··· Çıkarılan Veriler ···

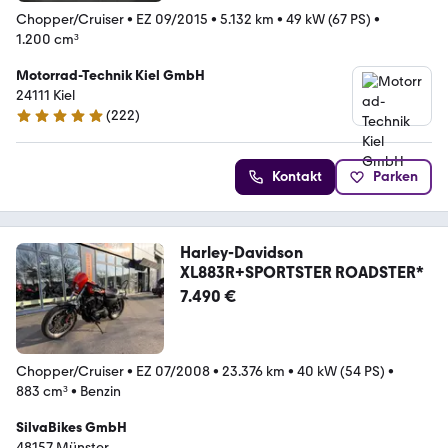
Chopper/Cruiser
•
EZ 09/2015
•
5.132 km
•
49 kW (67 PS)
•
1.200 cm³
Motorrad-Technik Kiel GmbH
24111 Kiel
(
222
)
4.9 Sterne
Kontakt
Parken
Harley-Davidson
XL883R+SPORTSTER ROADSTER*
7.490 €
Chopper/Cruiser
•
EZ 07/2008
•
23.376 km
•
40 kW (54 PS)
•
883 cm³
•
Benzin
SilvaBikes GmbH
48157 Münster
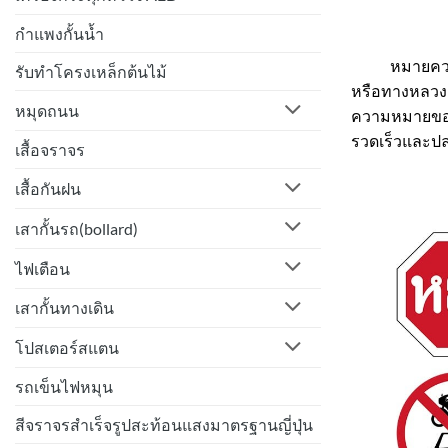
กำแพงกั้นน้ำ
หมายความว่า 
รับทำโครงเหล็กต้นไม้
หรือทางหลวง ใน
หมุดถนน
ความหมายของเ
รวดเร็วและป
เสื้อจราจร
เสื้อกันฝน
เสากั้นรถ(bollard)
ไฟเตือน
เสากั้นทางเดิน
โปสเตอร์สแตน
รถเข็นไฟหมุน
สีจราจรสำเร็จรูปสะท้อนแสงมาตรฐานญี่ปุ่น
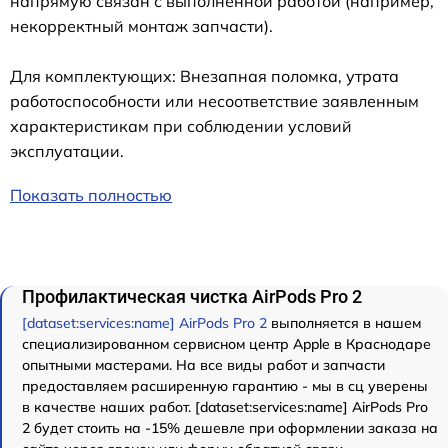
напрямую связан с выполненной работой (например,
некорректный монтаж запчасти).
Для комплектующих: Внезапная поломка, утрата
работоспособности или несоответствие заявленным
характеристикам при соблюдении условий
эксплуатации.
Показать полностью
Профилактическая чистка AirPods Pro 2
[dataset:services:name] AirPods Pro 2
выполняется в нашем
специализированном сервисном центр Apple в Краснодаре
опытными мастерами. На все виды работ и запчасти
предоставляем расширенную гарантию - мы в сц уверены
в качестве наших работ. [dataset:services:name] AirPods Pro
2 будет стоить на -15% дешевле при оформлении заказа на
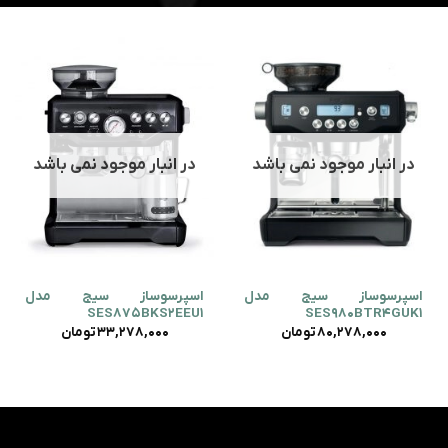
در انبار موجود نمی باشد
در انبار موجود نمی باشد
اسپرسوساز سیج مدل
اسپرسوساز سیج مدل
SES875BKS2EEU1
SES980BTR4GUK1
80,278,000
تومان
33,278,000
تومان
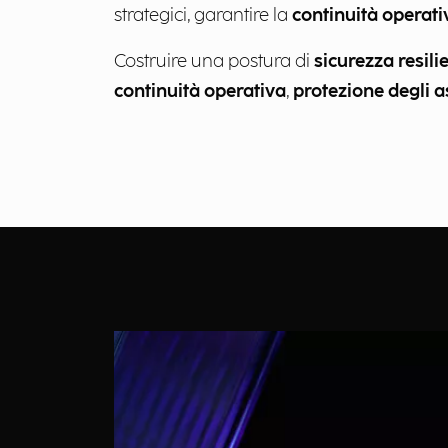
strategici, garantire la
continuità operati
Costruire una postura di
sicurezza resili
continuità operativa
,
protezione degli as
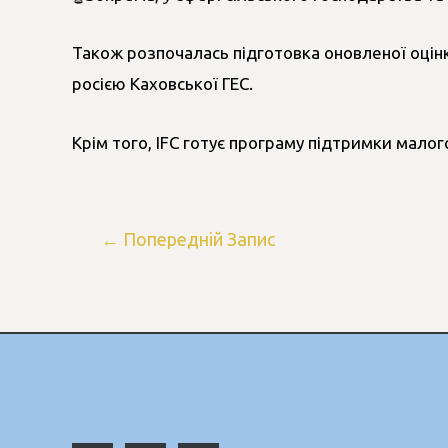
Також розпочалась підготовка оновленої оцінк
росією Каховської ГЕС.
Крім того, IFC готує програму підтримки малого
←
Попередній Запис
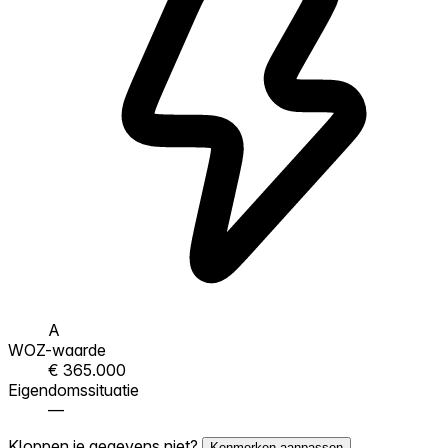
A
WOZ-waarde
€ 365.000
Eigendomssituatie
—
Kloppen je gegevens niet?
Kenmerken aanpassen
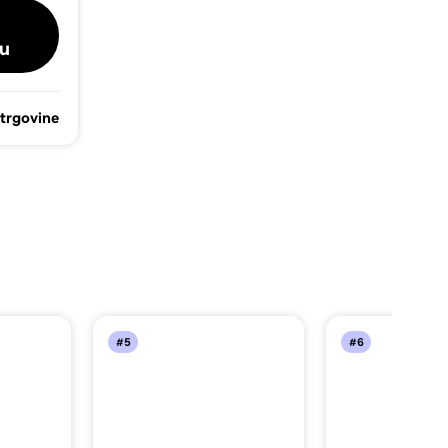
u
 trgovine
#5
#6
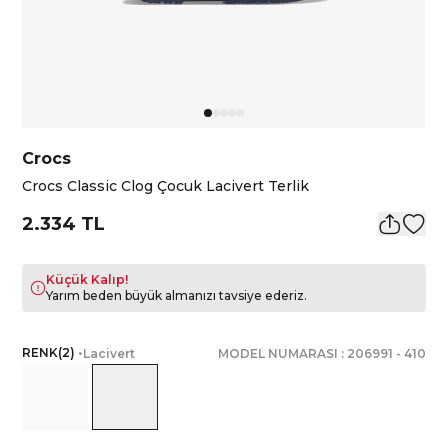
Crocs
Crocs Classic Clog Çocuk Lacivert Terlik
2.334 TL
Küçük Kalıp!
Yarım beden büyük almanızı tavsiye ederiz.
RENK
(
2
)
•
Lacivert
MODEL NUMARASI :
206991
-
410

···

◆ Alıştırma
Yukarıdaki satırların tümünü hiçbir değişiklik yapmadan yeniden yazınız. Resimleri gösteren satırları yanıtınıza almayınız.

◆ Alıştırmanın Yanıtı
Chopper/Cruiser
•
EZ 09/2015
•
5.132 km
•
49 kW (67 PS)
•
1.200 cm³
Motorrad-Technik Kiel GmbH
24111 Kiel
(
222
)
4.9 Sterne
Kontakt
Parken
Harley-Davidson
XL883R+SPORTSTER ROADSTER*
7.490 €
Chopper/Cruiser
•
EZ 07/2008
•
23.376 km
•
40 kW (54 PS)
•
883 cm³
•
Benzin
SilvaBikes GmbH
48157 Münster
กำแพงกั้นน้ำ
หมายความว่า 
รับทำโครงเหล็กต้นไม้
หรือทางหลวง ใน
หมุดถนน
ความหมายของเ
รวดเร็วและป
เสื้อจราจร
เสื้อกันฝน
เสากั้นรถ(bollard)
ไฟเตือน
เสากั้นทางเดิน
โปสเตอร์สแตน
รถเข็นไฟหมุน
สีจราจรสำเร็จรูปสะท้อนแสงมาตรฐานญี่ปุ่น
напрямую связан с выполненной работой (например,
некорректный монтаж запчасти).
Для комплектующих: Внезапная поломка, утрата
работоспособности или несоответствие заявленным
характеристикам при соблюдении условий
эксплуатации.
Показать полностью
Профилактическая чистка AirPods Pro 2
[dataset:services:name] AirPods Pro 2
выполняется в нашем
специализированном сервисном центр Apple в Краснодаре
опытными мастерами. На все виды работ и запчасти
предоставляем расширенную гарантию - мы в сц уверены
в качестве наших работ. [dataset:services:name] AirPods Pro
2 будет стоить на -15% дешевле при оформлении заказа на
در انبار موجود نمی باشد
در انبار موجود نمی باشد
اسپرسوساز سیج مدل
اسپرسوساز سیج مدل
SES875BKS2EEU1
SES980BTR4GUK1
80,278,000
تومان
33,278,000
تومان
strategici, garantire la
continuità operati
Costruire una postura di
sicurezza resili
continuità operativa
,
protezione degli as
Також розпочалась підготовка оновленої оцінк
росією Каховської ГЕС.
Крім того, IFC готує програму підтримки малого
←
Попередній Запис
A
WOZ-waarde
€ 365.000
Eigendomssituatie
—
Kloppen je gegevens niet?
Kenmerken aanpassen
u
 trgovine
#5
#6
Crocs
Crocs Classic Clog Çocuk Lacivert Terlik
2.334 TL
Küçük Kalıp!
Yarım beden büyük almanızı tavsiye ederiz.
RENK
(
2
)
•
Lacivert
MODEL NUMARASI :
206991
-
410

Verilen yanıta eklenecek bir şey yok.